Current recommended criteria for detecting acute myocardial ischemia, involving ST↓, boost SE of widely-used STEMI criteria, at the cost of SP. To keep the SP high, we propose either the adjustment of threshold for the added ST↓ criteria or a selective use of ST↓ only in contiguous leads V2 and V3 plus ST↑ in lead pairs (aVL, -III) and (III, -aVL).

摘要

背景

欧洲心脏病学会(ESC)/美国心脏病学会基金会(ACCF)/美国心脏协会(AHA)/世界心脏联盟(WHF)共识文件推荐的急性心肌缺血心电图检测标准由两部分组成:基于10对相邻导联ST段抬高(ST↑)的ST段抬高型心肌梗死(STEMI)标准,以及基于同一10对相邻导联ST段压低(ST↓)的另一标准。

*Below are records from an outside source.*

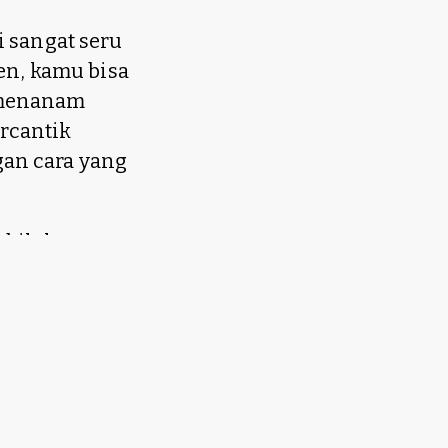
i sangat seru
en, kamu bisa
 menanam
rcantik
an cara yang
ebih keren,
rden Roblox.
sius
tel, tomat,
h dirawat,
ulai menabung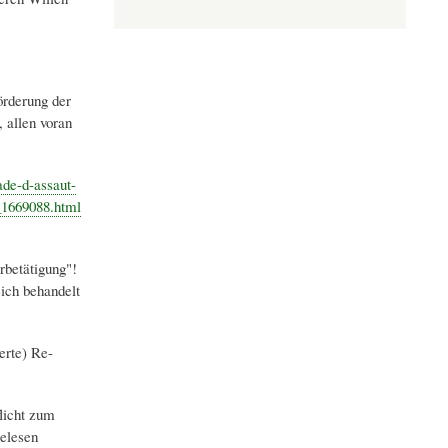
örderung der
, allen voran
ade-d-assaut-
_1669088.html
rbetätigung"!
ich behandelt
erte) Re-
licht zum
elesen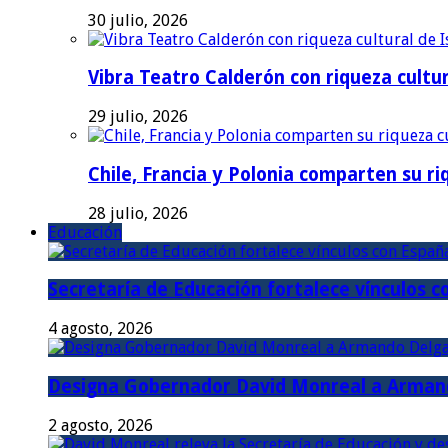
30 julio, 2026
Vibra Teatro Calderón con riqueza cultur
29 julio, 2026
Chile, Francia y Polonia comparten su riq
28 julio, 2026
Educación
Secretaría de Educación fortalece vínculos 
4 agosto, 2026
Designa Gobernador David Monreal a Armand
2 agosto, 2026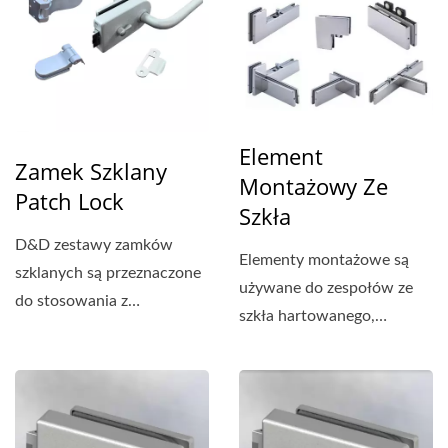
Element
Zamek Szklany
Montażowy Ze
Patch Lock
Szkła
D&D zestawy zamków
Elementy montażowe są
szklanych są przeznaczone
używane do zespołów ze
do stosowania z
szkła hartowanego,
bezramowymi drzwiami
zarówno wewnętrznie,...
szklanymi,...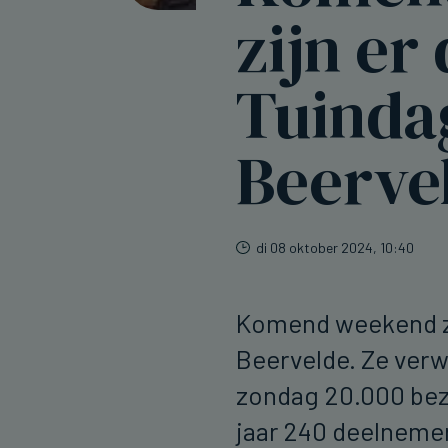
zijn er
Tuinda
Beerve
di 08 oktober 2024, 10:40
Komend weekend zi
Beervelde. Ze verw
zondag 20.000 bezo
jaar 240 deelnemer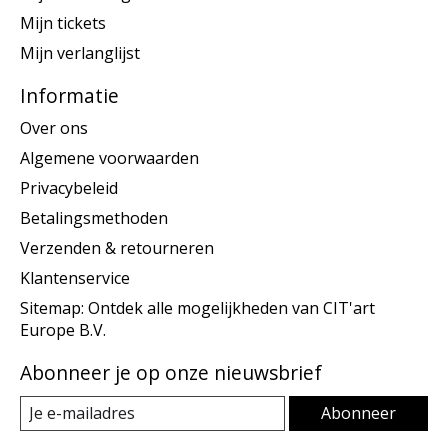
Mijn tickets
Mijn verlanglijst
Informatie
Over ons
Algemene voorwaarden
Privacybeleid
Betalingsmethoden
Verzenden & retourneren
Klantenservice
Sitemap: Ontdek alle mogelijkheden van CIT'art
Europe B.V.
Abonneer je op onze nieuwsbrief
Abonneer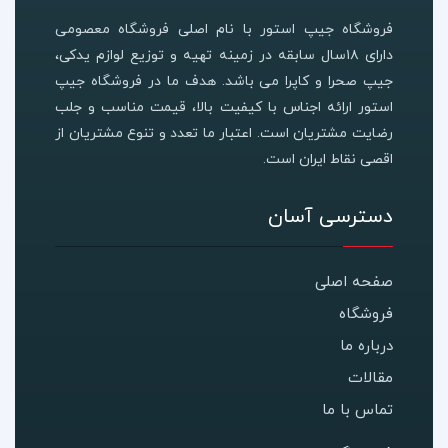
فروشگاه جیپ استور با نام اصلی فروشگاه معصومی
دارای ۱۸سال سابقه در زمینه تهیه و توزیع لوازم یدکی،
جیپ صحرا و کاپرا می باشد. هدف ما در فروشگاه جیپ
استور ارائه اجناس با کیفیت بالا، قیمت مناسب و جلب
رضایت مشتریان است. اعتبار ما تعدد و تنوع مشتریان از
اقصی نقاط ایران است.
دسترسی آسان
صفحه اصلی
فروشگاه
درباره ما
مقالات
تماس با ما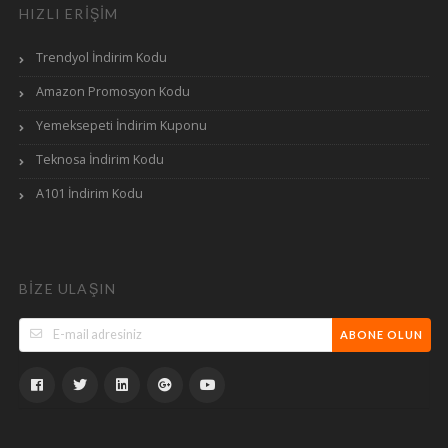
HIZLI ERIŞIM
Trendyol İndirim Kodu
Amazon Promosyon Kodu
Yemeksepeti İndirim Kuponu
Teknosa İndirim Kodu
A101 İndirim Kodu
BIZE ULAŞIN
ABONE OLUN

我们的目的是在三个12导联心电图数据库中评估这些标准的敏感性(SE)和特异性(SP),并寻求可能的改进方法。

方法

我们使用了(1)99例患者在经皮冠状动脉介入治疗(PCI)期间记录的控制性缺血发作的STAFF III数据,PCI涉及左前降支(LAD)冠状动脉、右冠状动脉(RCA)或左旋支(LCx)冠状动脉。(2)来自格拉斯哥大学的数据,包括58例经MRI证实的急性心肌梗死(AMI)患者和58例无AMI患者。(3)从隆德大学的集中式心电图管理系统中获取的数据,涉及100例有各种病理性ST段改变(非急性冠状动脉闭塞)的患者,包括心室预激、急性心包炎、早期复极综合征、左心室肥厚和左束支传导阻滞。对所有315例患者心电图的J点进行ST段测量,自动获取平均心搏数据,并进行人工审核,同时应用推荐标准及其建议的修改标准。性能指标包括SE、SP、阳性预测值(PPV)和获益与危害比(BHR),BHR定义为真阳性检测与假阳性检测的比值。

结果

我们发现,广泛使用的STEMI标准的SE确实可以通过增加ST↓标准得到改善,但代价是SP显著降低。相比之下,仅在另外3对相邻导联中使用ST↑(STEMI13)可以提高SE,而不会损失SP。在STAFF III数据库中,STEMI的SE/SP/PPV分别为56/98/97%,增加ST↓后的STEMI为79/79/79%,STEMI13为67/97/96%。在格拉斯哥数据库中,相应的SE/SP/PPV分别为43/98/96%、84/90/89%和55/98/97%。对于隆德数据库,STEMI的SP为56%,增加ST↓后的STEMI为24%,STEMI13为56%。

结论

目前推荐的检测急性心肌缺血的标准,包括ST↓,以牺牲SP为代价提高了广泛使用的STEMI标准的SE。为保持高SP,我们建议要么调整增加的ST↓标准的阈值,要么仅在相邻导联V2和V3中选择性使用ST↓,并在导联对(aVL,-III)和(III,-aVL)中使用ST↑。